01 Sep 2006
Notebookby Margie KelleyTopics:
Elevator pitch: GetConnected processes voice, data, and video digital-service transactions for retailers. For example, if you walk into Best Buy and purchase a cell phone, we run your credit score and activate the account so you can walk out with a phone that’s ready to use. We tie together the retailers that sell digital services with the providers of those services by taking care of all the back-end transaction processing.

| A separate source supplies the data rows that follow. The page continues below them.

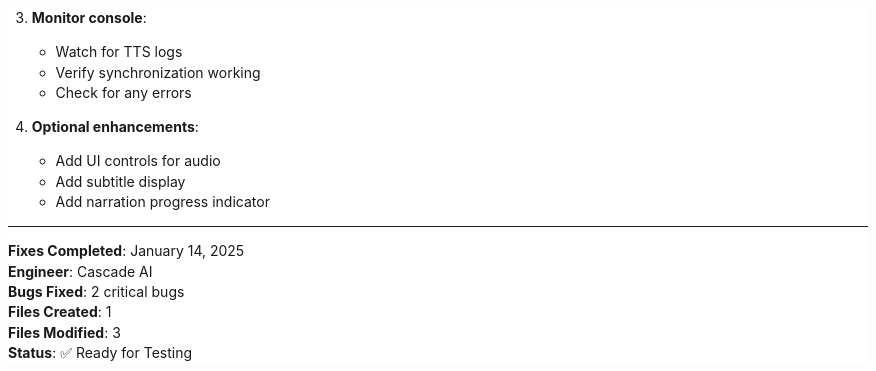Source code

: 3. **Monitor console**:
   - Watch for TTS logs
   - Verify synchronization working
   - Check for any errors

4. **Optional enhancements**:
   - Add UI controls for audio
   - Add subtitle display
   - Add narration progress indicator

---

**Fixes Completed**: January 14, 2025  
**Engineer**: Cascade AI  
**Bugs Fixed**: 2 critical bugs  
**Files Created**: 1  
**Files Modified**: 3  
**Status**: ✅ Ready for Testing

How we got the idea: My classmate and cofounder, Tracy Lawrence, and I were in our second year at HBS, and we were looking to start a business. Tracy’s parents were moving, and in the context of that move, we thought it would make sense for them to be able to go to a single Web site to sign up for services such as telephone, cable, etc. But there wasn’t one. A friend said that would be a fantastic business, so we started researching the opportunity and ultimately launched GetConnected to pursue it.
Best decision: We changed our revenue model. We originally wanted to become the Amazon.com of telecom, but we hadn’t raised enough money to build such a big brand. We decided instead to license our software applications — made to process digital-service transactions — to retailers like Best Buy, Circuit City, and RadioShack. We get paid for every service we process for them.
Biggest surprise: Human resources. We underestimated how important it is to be extremely aggressive about both bringing in super-talented people and getting rid of people who bring the organization down.
What I’d like to do over: Act more quickly on human resources issues.
What keeps me up at night: Managing a business that’s growing fast. When we were a small company, we were like a three-piece ensemble. Now we’re like an orchestra. The quicker you grow, the harder it is to keep everyone aligned. I worry about that.
On deck: The future is about convergence and how we position ourselves to sell any type of service — video, voice, data, entertainment — as efficiently as possible. The industry is changing fast, and while it means opportunity for us, it also means investment and change.